What you will do: Gather every line in the entries below that contains the string "where", matching case exactly, and copy each one out in full.

____________________

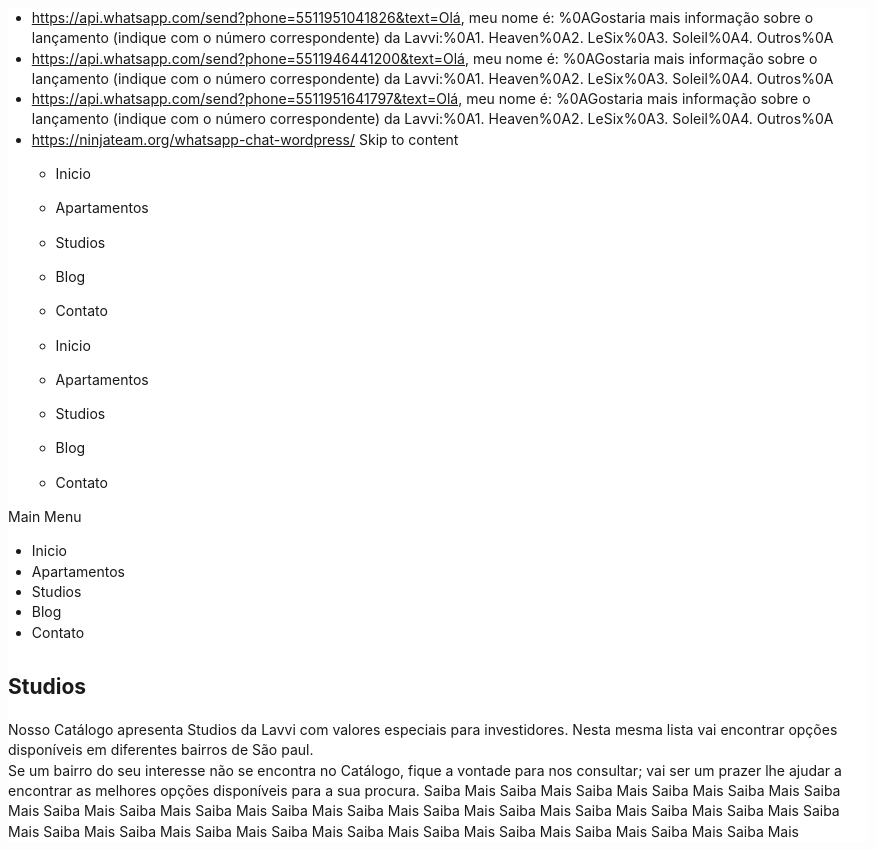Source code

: - https://api.whatsapp.com/send?phone=5511951041826&text=Olá, meu nome é: %0AGostaria mais informação sobre o lançamento (indique com o número correspondente) da Lavvi:%0A1. Heaven%0A2. LeSix%0A3. Soleil%0A4. Outros%0A
- https://api.whatsapp.com/send?phone=5511946441200&text=Olá, meu nome é: %0AGostaria mais informação sobre o lançamento (indique com o número correspondente) da Lavvi:%0A1. Heaven%0A2. LeSix%0A3. Soleil%0A4. Outros%0A
- https://api.whatsapp.com/send?phone=5511951641797&text=Olá, meu nome é: %0AGostaria mais informação sobre o lançamento (indique com o número correspondente) da Lavvi:%0A1. Heaven%0A2. LeSix%0A3. Soleil%0A4. Outros%0A
- https://ninjateam.org/whatsapp-chat-wordpress/
Skip to content
  * Inicio
  * Apartamentos
  * Studios
  * Blog
  * Contato


  * Inicio
  * Apartamentos
  * Studios
  * Blog
  * Contato


Main Menu
  * Inicio
  * Apartamentos
  * Studios
  * Blog
  * Contato


## Studios
Nosso Catálogo apresenta Studios da Lavvi com valores especiais para investidores. Nesta mesma lista vai encontrar opções disponíveis em diferentes bairros de São paul.  
Se um bairro do seu interesse não se encontra no Catálogo, fique a vontade para nos consultar; vai ser um prazer lhe ajudar a encontrar as melhores opções disponíveis para a sua procura.
Saiba Mais
Saiba Mais
Saiba Mais
Saiba Mais
Saiba Mais
Saiba Mais
Saiba Mais
Saiba Mais
Saiba Mais
Saiba Mais
Saiba Mais
Saiba Mais
Saiba Mais
Saiba Mais
Saiba Mais
Saiba Mais
Saiba Mais
Saiba Mais
Saiba Mais
Saiba Mais
Saiba Mais
Saiba Mais
Saiba Mais
Saiba Mais
Saiba Mais
Saiba Mais
Saiba Mais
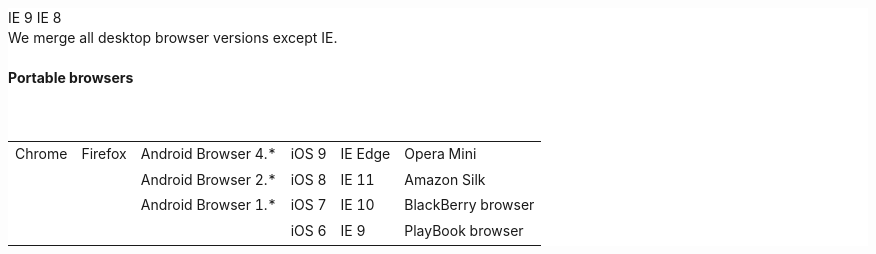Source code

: <td>IE 9</td>
</tr>
<tr>
<td></td>
<td></td>
<td></td>
<td></td>
<td>IE 8</td>
</tr>
</tbody>
</table>
<figcaption>We merge all desktop browser versions except IE.</figcaption></figure>

#### Portable browsers

<table class="article-table four-columns"><br>
<tbody>
<tr>
<td>Chrome</td>
<td>Firefox</td>
<td>Android Browser 4.*</td>
<td>iOS 9</td>
<td>IE Edge</td>
<td>Opera Mini</td>
</tr>
<tr>
<td></td>
<td></td>
<td>Android Browser 2.*</td>
<td>iOS 8</td>
<td>IE 11</td>
<td>Amazon Silk</td>
</tr>
<tr>
<td></td>
<td></td>
<td>Android Browser 1.*</td>
<td>iOS 7</td>
<td>IE 10</td>
<td>BlackBerry browser</td>
</tr>
<tr>
<td></td>
<td></td>
<td></td>
<td>iOS 6</td>
<td>IE 9</td>
<td>PlayBook browser</td>
</tr>
</tbody>
</table>
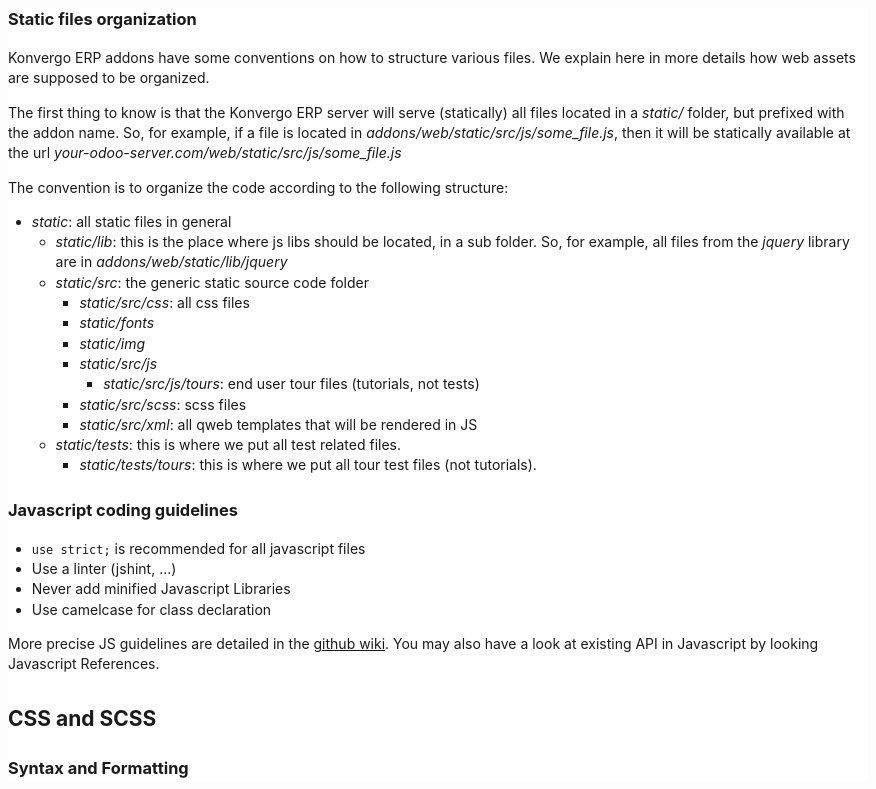 ### Static files organization

Konvergo ERP addons have some conventions on how to structure various files. We
explain here in more details how web assets are supposed to be
organized.

The first thing to know is that the Konvergo ERP server will serve (statically)
all files located in a *static/* folder, but prefixed with the addon
name. So, for example, if a file is located in
*addons/web/static/src/js/some_file.js*, then it will be statically
available at the url
*your-odoo-server.com/web/static/src/js/some_file.js*

The convention is to organize the code according to the following
structure:

- *static*: all static files in general
  - *static/lib*: this is the place where js libs should be located, in
    a sub folder. So, for example, all files from the *jquery* library
    are in *addons/web/static/lib/jquery*
  - *static/src*: the generic static source code folder
    - *static/src/css*: all css files
    - *static/fonts*
    - *static/img*
    - *static/src/js*
      - *static/src/js/tours*: end user tour files (tutorials, not
        tests)
    - *static/src/scss*: scss files
    - *static/src/xml*: all qweb templates that will be rendered in JS
  - *static/tests*: this is where we put all test related files.
    - *static/tests/tours*: this is where we put all tour test files
      (not tutorials).

### Javascript coding guidelines

- `use strict;` is recommended for all javascript files
- Use a linter (jshint, ...)
- Never add minified Javascript Libraries
- Use camelcase for class declaration

More precise JS guidelines are detailed in the [github
wiki](https://github.com/odoo/odoo/wiki/Javascript-coding-guidelines).
You may also have a look at existing API in Javascript by looking
Javascript References.

## CSS and SCSS

### Syntax and Formatting

<div class="tabs">

<div class="code-tab">
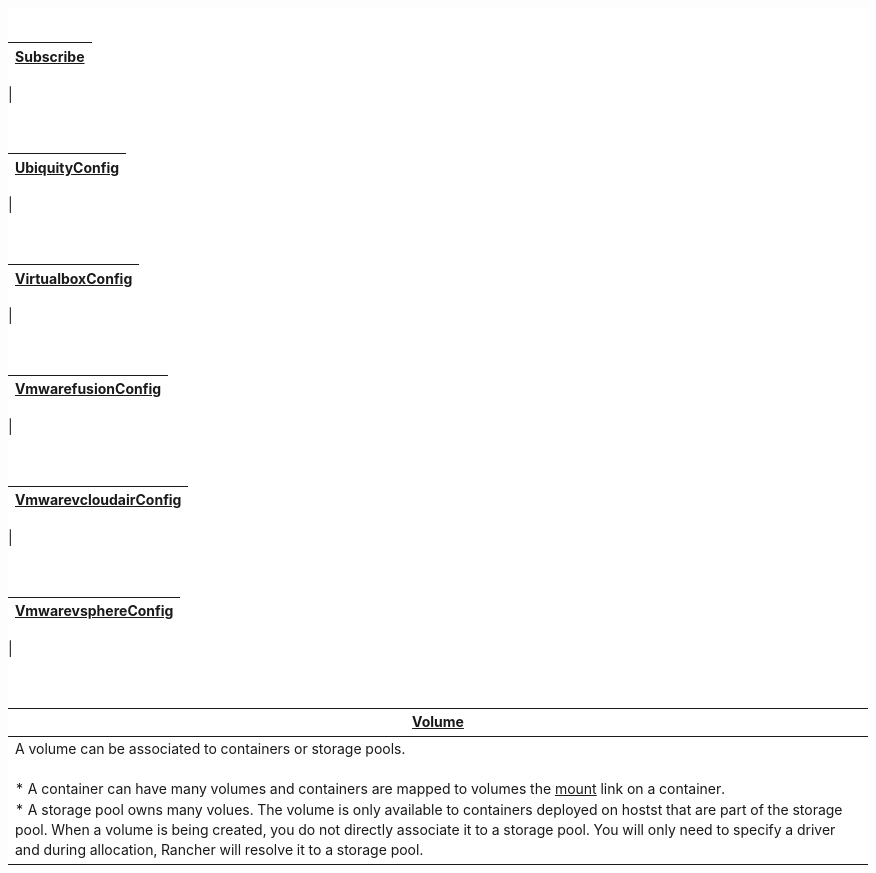 <br>

[Subscribe]({{site.baseurl}}/rancher/{{page.version}}/{{page.lang}}/api/api-resources/subscribe/)|
---|
 |

<br>

[UbiquityConfig]({{site.baseurl}}/rancher/{{page.version}}/{{page.lang}}/api/api-resources/ubiquityConfig/)|
---|
 |

<br>

[VirtualboxConfig]({{site.baseurl}}/rancher/{{page.version}}/{{page.lang}}/api/api-resources/virtualboxConfig/)|
---|
 |

<br>

[VmwarefusionConfig]({{site.baseurl}}/rancher/{{page.version}}/{{page.lang}}/api/api-resources/vmwarefusionConfig/)|
---|
 |

<br>

[VmwarevcloudairConfig]({{site.baseurl}}/rancher/{{page.version}}/{{page.lang}}/api/api-resources/vmwarevcloudairConfig/)|
---|
 |

<br>

[VmwarevsphereConfig]({{site.baseurl}}/rancher/{{page.version}}/{{page.lang}}/api/api-resources/vmwarevsphereConfig/)|
---|
 |

<br>

[Volume]({{site.baseurl}}/rancher/{{page.version}}/{{page.lang}}/api/api-resources/volume/)|
---|
A volume can be associated to containers or storage pools. <br><br> * A container can have many volumes and containers are mapped to volumes the [mount]({{site.baseurl}}/rancher/{{page.version}}/{{page.lang}}/api/api-resources/mount/) link on a container. <br> * A storage pool owns many volues. The volume is only available to containers deployed on hostst that are part of the storage pool. When a volume is being created, you do not directly associate it to a storage pool. You will only need to specify a driver and during allocation, Rancher will resolve it to a storage pool. |

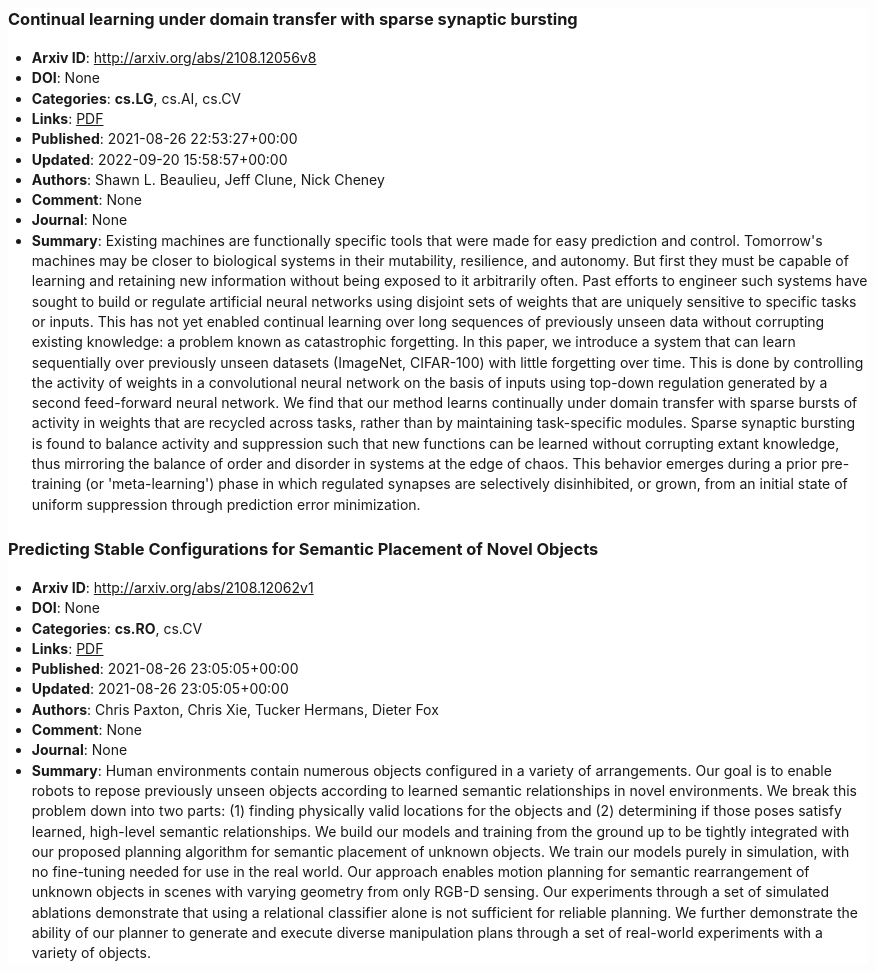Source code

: 

### Continual learning under domain transfer with sparse synaptic bursting
- **Arxiv ID**: http://arxiv.org/abs/2108.12056v8
- **DOI**: None
- **Categories**: **cs.LG**, cs.AI, cs.CV
- **Links**: [PDF](http://arxiv.org/pdf/2108.12056v8)
- **Published**: 2021-08-26 22:53:27+00:00
- **Updated**: 2022-09-20 15:58:57+00:00
- **Authors**: Shawn L. Beaulieu, Jeff Clune, Nick Cheney
- **Comment**: None
- **Journal**: None
- **Summary**: Existing machines are functionally specific tools that were made for easy prediction and control. Tomorrow's machines may be closer to biological systems in their mutability, resilience, and autonomy. But first they must be capable of learning and retaining new information without being exposed to it arbitrarily often. Past efforts to engineer such systems have sought to build or regulate artificial neural networks using disjoint sets of weights that are uniquely sensitive to specific tasks or inputs. This has not yet enabled continual learning over long sequences of previously unseen data without corrupting existing knowledge: a problem known as catastrophic forgetting. In this paper, we introduce a system that can learn sequentially over previously unseen datasets (ImageNet, CIFAR-100) with little forgetting over time. This is done by controlling the activity of weights in a convolutional neural network on the basis of inputs using top-down regulation generated by a second feed-forward neural network. We find that our method learns continually under domain transfer with sparse bursts of activity in weights that are recycled across tasks, rather than by maintaining task-specific modules. Sparse synaptic bursting is found to balance activity and suppression such that new functions can be learned without corrupting extant knowledge, thus mirroring the balance of order and disorder in systems at the edge of chaos. This behavior emerges during a prior pre-training (or 'meta-learning') phase in which regulated synapses are selectively disinhibited, or grown, from an initial state of uniform suppression through prediction error minimization.



### Predicting Stable Configurations for Semantic Placement of Novel Objects
- **Arxiv ID**: http://arxiv.org/abs/2108.12062v1
- **DOI**: None
- **Categories**: **cs.RO**, cs.CV
- **Links**: [PDF](http://arxiv.org/pdf/2108.12062v1)
- **Published**: 2021-08-26 23:05:05+00:00
- **Updated**: 2021-08-26 23:05:05+00:00
- **Authors**: Chris Paxton, Chris Xie, Tucker Hermans, Dieter Fox
- **Comment**: None
- **Journal**: None
- **Summary**: Human environments contain numerous objects configured in a variety of arrangements. Our goal is to enable robots to repose previously unseen objects according to learned semantic relationships in novel environments. We break this problem down into two parts: (1) finding physically valid locations for the objects and (2) determining if those poses satisfy learned, high-level semantic relationships. We build our models and training from the ground up to be tightly integrated with our proposed planning algorithm for semantic placement of unknown objects. We train our models purely in simulation, with no fine-tuning needed for use in the real world. Our approach enables motion planning for semantic rearrangement of unknown objects in scenes with varying geometry from only RGB-D sensing. Our experiments through a set of simulated ablations demonstrate that using a relational classifier alone is not sufficient for reliable planning. We further demonstrate the ability of our planner to generate and execute diverse manipulation plans through a set of real-world experiments with a variety of objects.
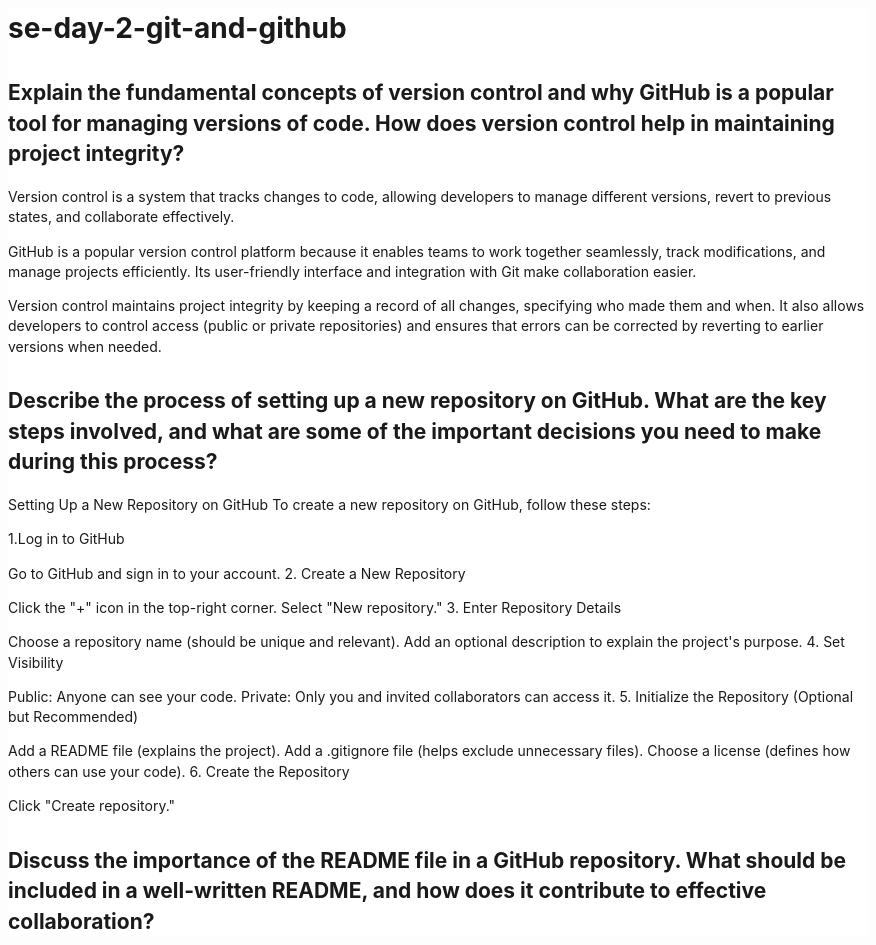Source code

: # se-day-2-git-and-github
## Explain the fundamental concepts of version control and why GitHub is a popular tool for managing versions of code. How does version control help in maintaining project integrity?

Version control is a system that tracks changes to code, allowing developers to manage different versions, revert to previous states, and collaborate effectively.

GitHub is a popular version control platform because it enables teams to work together seamlessly, track modifications, and manage projects efficiently. Its user-friendly interface and integration with Git make collaboration easier.

Version control maintains project integrity by keeping a record of all changes, specifying who made them and when. It also allows developers to control access (public or private repositories) and ensures that errors can be corrected by reverting to earlier versions when needed.

## Describe the process of setting up a new repository on GitHub. What are the key steps involved, and what are some of the important decisions you need to make during this process?

Setting Up a New Repository on GitHub
To create a new repository on GitHub, follow these steps:

1.Log in to GitHub

Go to GitHub and sign in to your account.
2. Create a New Repository

Click the "+" icon in the top-right corner.
Select "New repository."
3. Enter Repository Details

Choose a repository name (should be unique and relevant).
Add an optional description to explain the project's purpose.
4. Set Visibility

Public: Anyone can see your code.
Private: Only you and invited collaborators can access it.
5. Initialize the Repository (Optional but Recommended)

Add a README file (explains the project).
Add a .gitignore file (helps exclude unnecessary files).
Choose a license (defines how others can use your code).
6. Create the Repository

Click "Create repository."

## Discuss the importance of the README file in a GitHub repository. What should be included in a well-written README, and how does it contribute to effective collaboration?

____________________

Solution to the problem:
  - *static/lib*: this is the place where js libs should be located, in
  - *static/tests*: this is where we put all test related files.
    - *static/tests/tours*: this is where we put all tour test files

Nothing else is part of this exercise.